Passage
I am Jehovah your God, who brought you forth out of the land of Egypt, that ye should not be their bondmen; and I have broken the bars of your yoke, and made you go upright.
I am Jehovah your God, who brought you forth out of the land of Egypt, that ye should not be their bondmen; and I have broken the bars of your yoke, and made you go upright.
Leviticus 26:11 And I will set my tabernacle among you: and my soul shall not abhor you.
Leviticus 26:12 And I will walk among you, and will be your God, and ye shall be my people.
Leviticus 26:13 I am Jehovah your God, who brought you forth out of the land of Egypt, that ye should not be their bondmen; and I have broken the bars of your yoke, and made you go upright.
Leviticus 26:14 But if ye will not hearken unto me, and will not do all these commandments;
Leviticus 26:15 and if ye shall reject my statutes, and if your soul abhor mine ordinances, so that ye will not do all my commandments, but break my covenant;
The verse centers on "jehovah", "brought", "forth", "land", "egypt", "should", "bondmen", and "broken". It is saying that the verse draws attention to "jehovah" and "brought", so its meaning should be read from those terms before moving to application.

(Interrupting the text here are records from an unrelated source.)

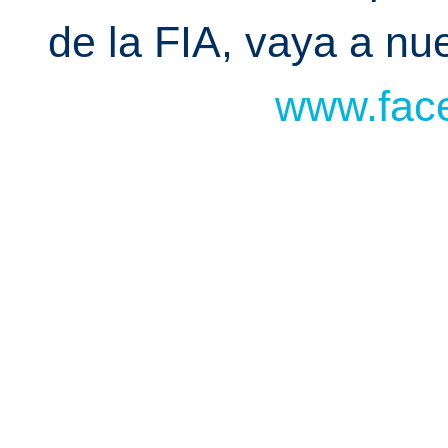
de la FIA, vaya a n
www.face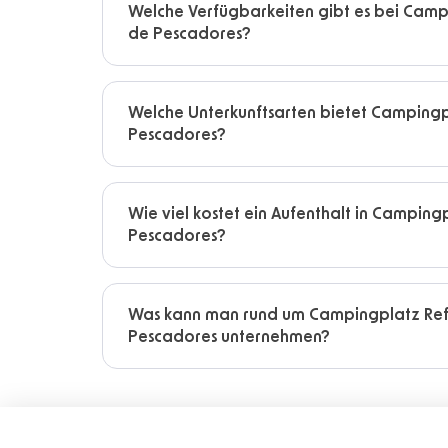
Welche Verfügbarkeiten gibt es bei Camp
de Pescadores?
Welche Unterkunftsarten bietet Campingp
Pescadores?
Wie viel kostet ein Aufenthalt in Camping
Pescadores?
Was kann man rund um Campingplatz Re
Pescadores unternehmen?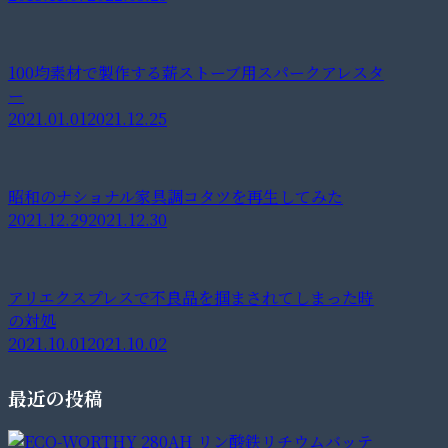
100均素材で製作する薪ストーブ用スパークアレスタ
ー
2021.01.01
2021.12.25
昭和のナショナル家具調コタツを再生してみた
2021.12.29
2021.12.30
アリエクスプレスで不良品を掴まされてしまった時
の対処
2021.10.01
2021.10.02
最近の投稿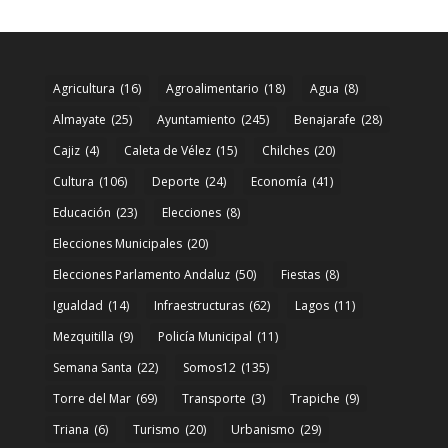
Agricultura
(16)
Agroalimentario
(18)
Agua
(8)
Almayate
(25)
Ayuntamiento
(245)
Benajarafe
(28)
Cajiz
(4)
Caleta de Vélez
(15)
Chilches
(20)
Cultura
(106)
Deporte
(24)
Economía
(41)
Educación
(23)
Elecciones
(8)
Elecciones Municipales
(20)
Elecciones Parlamento Andaluz
(50)
Fiestas
(8)
Igualdad
(14)
Infraestructuras
(62)
Lagos
(11)
Mezquitilla
(9)
Policía Municipal
(11)
Semana Santa
(22)
Somos12
(135)
Torre del Mar
(69)
Transporte
(3)
Trapiche
(9)
Triana
(6)
Turismo
(20)
Urbanismo
(29)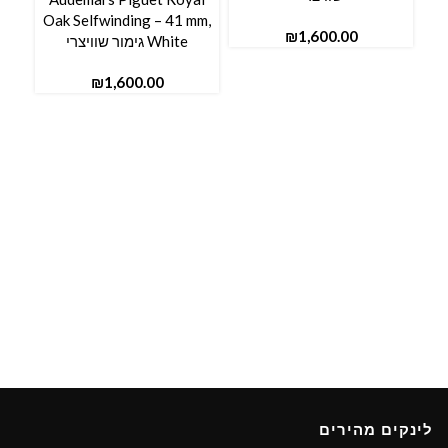
– 41
Oak Selfwinding – 41 mm,
₪
White גימור שוויצרי
ay
₪
לינקים מהירים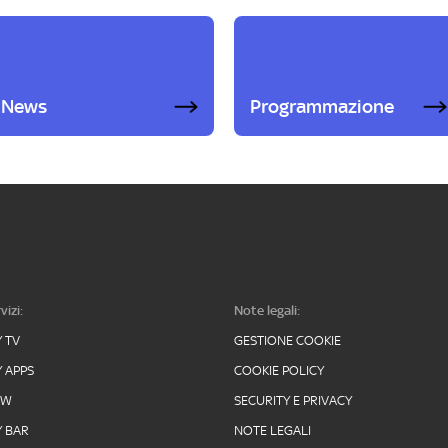
News
Programmazione
vizi:
Note legali:
Y TV
GESTIONE COOKIE
Y APPS
COOKIE POLICY
OW
SECURITY E PRIVACY
Y BAR
NOTE LEGALI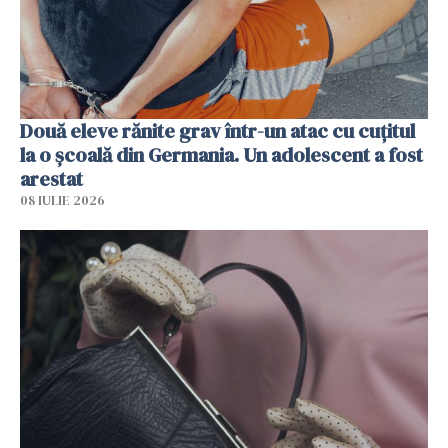
Două eleve rănite grav într-un atac cu cuțitul
la o școală din Germania. Un adolescent a fost
arestat
08 IULIE 2026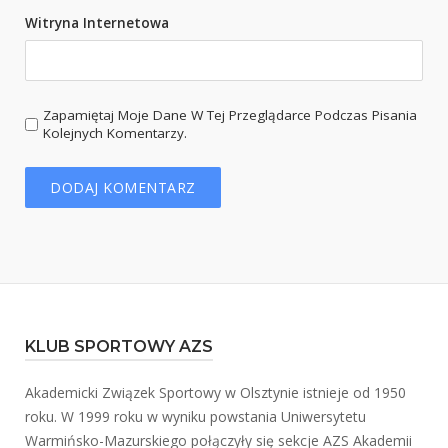
Witryna Internetowa
Zapamiętaj Moje Dane W Tej Przeglądarce Podczas Pisania
Kolejnych Komentarzy.
KLUB SPORTOWY AZS
Akademicki Związek Sportowy w Olsztynie istnieje od 1950
roku. W 1999 roku w wyniku powstania Uniwersytetu
Warmińsko-Mazurskiego połączyły się sekcje AZS Akademii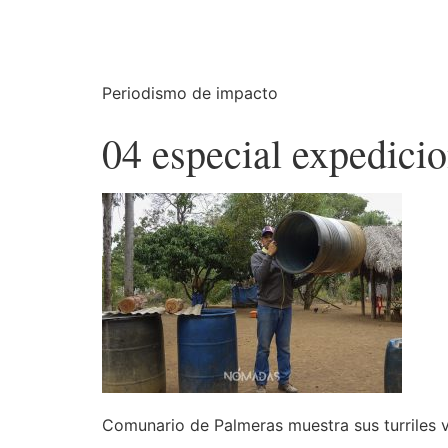
Periodismo de impacto
04 especial expedicio
Comunario de Palmeras muestra sus turriles 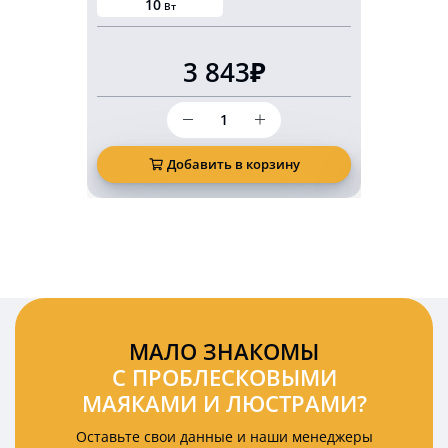
10
20
Вт
В
3 843₽
Количество
товара
Светодиодный
маркерный
Добавить в корзину
Д
фонарь
безопасности
10
Ватт
красная
подкова
(арка)
МАЛО ЗНАКОМЫ
С ПРОБЛЕСКОВЫМИ
МАЯКАМИ И ЛЮСТРАМИ?
Оставьте свои данные и наши менеджеры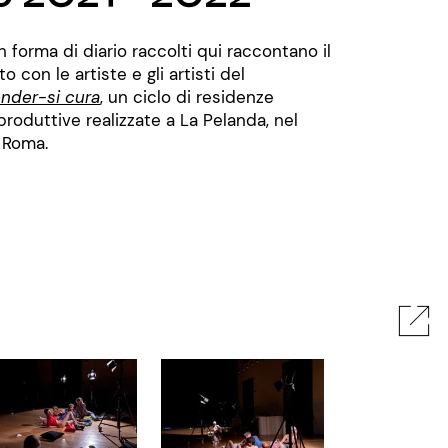
n forma di diario raccolti qui raccontano il
o con le artiste e gli artisti del
nder-si cura
, un ciclo di residenze
produttive realizzate a La Pelanda, nel
 Roma.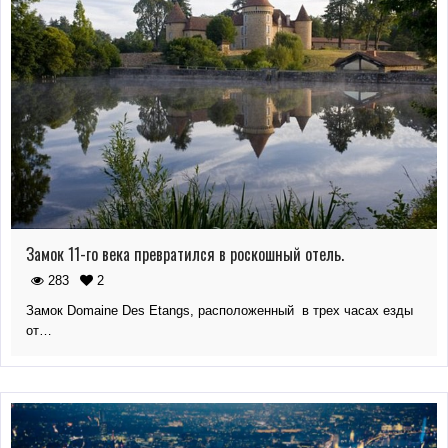
Замок 11-го века превратился в роскошный отель.
283
2
Замок Domaine Des Etangs, расположенный в трех часах езды
от…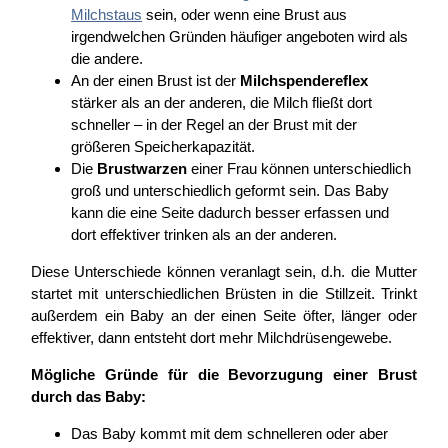
Milchstaus
sein, oder wenn eine Brust aus
irgendwelchen Gründen häufiger angeboten wird als
die andere.
An der einen Brust ist der
Milchspendereflex
stärker als an der anderen, die Milch fließt dort
schneller – in der Regel an der Brust mit der
größeren Speicherkapazität.
Die
Brustwarzen
einer Frau können unterschiedlich
groß und unterschiedlich geformt sein. Das Baby
kann die eine Seite dadurch besser erfassen und
dort effektiver trinken als an der anderen.
Diese Unterschiede können veranlagt sein, d.h. die Mutter
startet mit unterschiedlichen Brüsten in die Stillzeit. Trinkt
außerdem ein Baby an der einen Seite öfter, länger oder
effektiver, dann entsteht dort mehr Milchdrüsengewebe.
Mögliche Gründe für die Bevorzugung einer Brust
durch das Baby:
Das Baby kommt mit dem schnelleren oder aber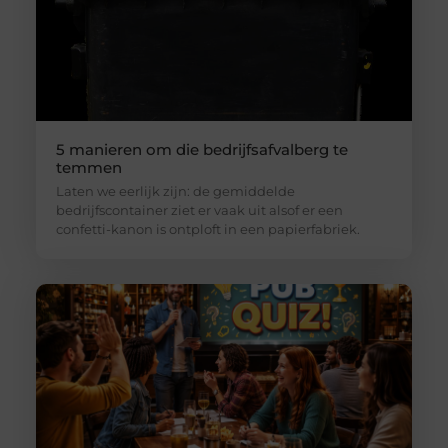
5 manieren om die bedrijfsafvalberg te
temmen
Laten we eerlijk zijn: de gemiddelde
bedrijfscontainer ziet er vaak uit alsof er een
confetti-kanon is ontploft in een papierfabriek.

The nearby context moves from verse 12's "And I will walk among you and..." into verse 14's "But if ye will not hearken unto...", so "jehovah" and "brought" belong inside that flow. In Leviticus context, the local focus is covenant, worship, and faithfulness.
A plain takeaway is to answer the verse's own emphasis on "jehovah" and "brought" with trust shaped by these words, not by a vague optimism outside the passage.